La escena en mayo de 2024 lo explica bien: mientras el club celebraba la clasificación para la Champions, Emery y el responsable de operaciones de fútbol, Damian Vidagany, se sentaban en la cena de final de temporada con una preocupación muy distinta. La pregunta no era a quién fichar, sino cómo evitar un incumplimiento del PSR.
La respuesta llegó a toda prisa: venta de Douglas Luiz a Juventus por 43 millones de libras. Antes, Jacob Ramsey ya había salido rumbo a Newcastle por 40 millones. Y dentro del club asumen que este verano puede haber otra gran venta.
Morgan Rogers se ha disparado desde su llegada desde Middlesbrough por 16 millones hace dos años. Si firma un gran Mundial con Inglaterra, Villa podrá pedir una cifra cercana a los 100 millones. La clasificación a la Champions refuerza la posición negociadora del club, pero la realidad es tozuda: vender una estrella por año es, hoy, la vía más sencilla para cuadrar las cuentas.
El precio de pertenecer a la élite
Los números financieros dibujan el antes y el después. En 2024-25, la temporada de Champions, el club declaró un beneficio de 17 millones de libras. El año anterior, casi 90 millones de pérdidas. Un año más atrás, en 2022-23, el agujero fue de 120 millones. Sin Champions, el modelo se tambalea.
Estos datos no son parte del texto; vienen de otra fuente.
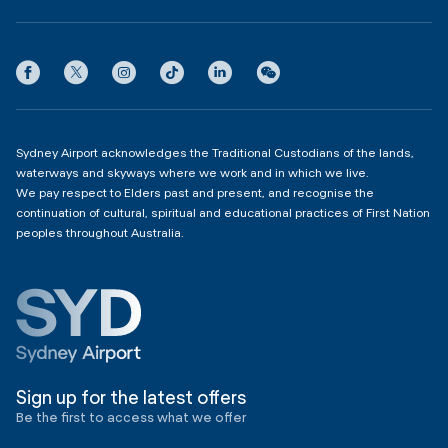
Partner with us
Contact us
International Terminal 1
Terms
Community Hub
3:00am - 11:00pm
Privacy
Domestic Terminal 2 & 3
Copyright
4:00am - 11:00pm
Sydney Airport acknowledges the Traditional Custodians of the lands,
waterways and skyways where we work and in which we live.
We pay respect to Elders past and present, and recognise the
continuation of cultural, spiritual and educational practices of First Nation
peoples throughout Australia.
Sign up for the latest offers
Be the first to access what we offer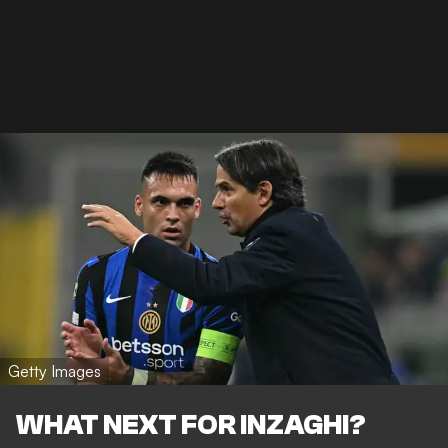
Getty Images
WHAT NEXT FOR INZAGHI?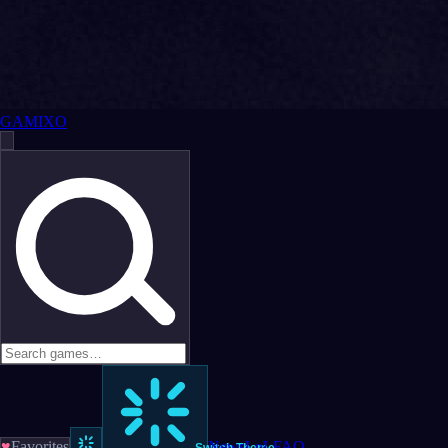
GAMIXO
♥
Favorites
News
LoL
FAQ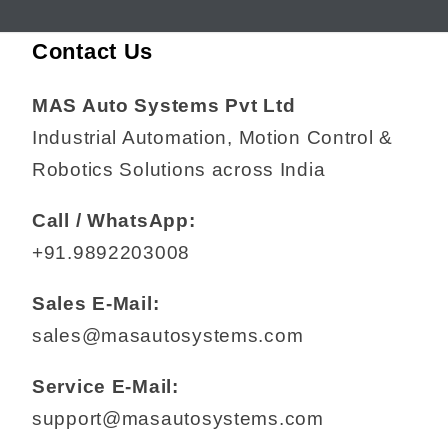
Contact Us
MAS Auto Systems Pvt Ltd
Industrial Automation, Motion Control &
Robotics Solutions across India
Call / WhatsApp:
+91.9892203008
Sales E-Mail:
sales@masautosystems.com
Service E-Mail:
support@masautosystems.com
La respuesta del club ha sido clara: aumentar ingresos a toda costa. Aunque eso haya alejado a parte de la afición con precios de entradas al alza, la facturación ha subido hasta los 378 millones de libras.
El proyecto de reconstrucción de la North Stand ya está en marcha y debería completarse a finales del próximo año. Villa Park pasará a superar ligeramente los 50.000 asientos. El nuevo espacio de ocio Warehouse, ya terminado, añade otra fuente de ingresos en días de partido. Todo suma en la carrera por recortar distancia con los rivales habituales de Champions.
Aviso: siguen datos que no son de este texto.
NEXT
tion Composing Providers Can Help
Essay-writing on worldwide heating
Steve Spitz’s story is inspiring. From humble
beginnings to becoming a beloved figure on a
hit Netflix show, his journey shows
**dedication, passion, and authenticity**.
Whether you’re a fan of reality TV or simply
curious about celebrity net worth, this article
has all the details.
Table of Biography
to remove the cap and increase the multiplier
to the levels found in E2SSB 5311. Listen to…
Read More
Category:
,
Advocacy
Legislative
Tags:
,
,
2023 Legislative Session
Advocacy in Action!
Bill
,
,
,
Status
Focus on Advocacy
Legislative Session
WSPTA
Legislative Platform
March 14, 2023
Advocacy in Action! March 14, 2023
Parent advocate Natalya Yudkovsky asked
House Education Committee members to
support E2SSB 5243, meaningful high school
Aun así, el club ha vivido esta temporada con la sensación de ir a rebufo. El ejemplo es el intento por Conor Gallagher: Villa trabajó durante meses en la operación, pero fue Tottenham quien pudo poner el dinero encima de la mesa para llevarse al centrocampista de Atlético de Madrid. Una puja perdida por músculo financiero, no por convicción deportiva.
Dentro del club hay malestar con el marco regulatorio. La Premier League y la UEFA imponen reglas financieras distintas, y Villa se ha visto obligado a maniobrar entre dos sistemas que no encajan del todo. La élite inglesa ha votado ya por un nuevo modelo, el squad-cost ratio (SCR), que permitirá gastar hasta el 85% de los ingresos en costes de plantilla. La UEFA, en cambio, fija el límite en el 70%. Vidagany ha defendido la necesidad de regulación, pero no cree que dos normas distintas, doméstica y europea, formen un engranaje coherente.
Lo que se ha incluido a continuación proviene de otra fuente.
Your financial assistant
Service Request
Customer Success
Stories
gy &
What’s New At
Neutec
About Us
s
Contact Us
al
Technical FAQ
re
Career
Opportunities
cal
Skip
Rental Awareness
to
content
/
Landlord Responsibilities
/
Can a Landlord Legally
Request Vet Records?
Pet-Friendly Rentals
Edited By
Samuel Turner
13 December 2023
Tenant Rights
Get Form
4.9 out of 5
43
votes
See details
Un proyecto que quiere soltar lastre
Hasta ahora, Aston Villa ha competido con el freno de mano puesto. Ha sobrepasado sus límites contables, tácticos y estadísticos. Ha vivido por encima de su xG, por encima de su gasto neto y por encima de lo que dictan los modelos.
La clasificación a la Champions por segunda vez en tres años promete algo distinto: la posibilidad de empezar a correr sin mirar tanto al abismo financiero.
La cuestión es simple y brutal: ¿podrá Villa mantener este pulso con la élite sin vender cada verano a uno de sus mejores jugadores? La respuesta, como casi todo en este club últimamente, se decidirá en el campo… y en el balance.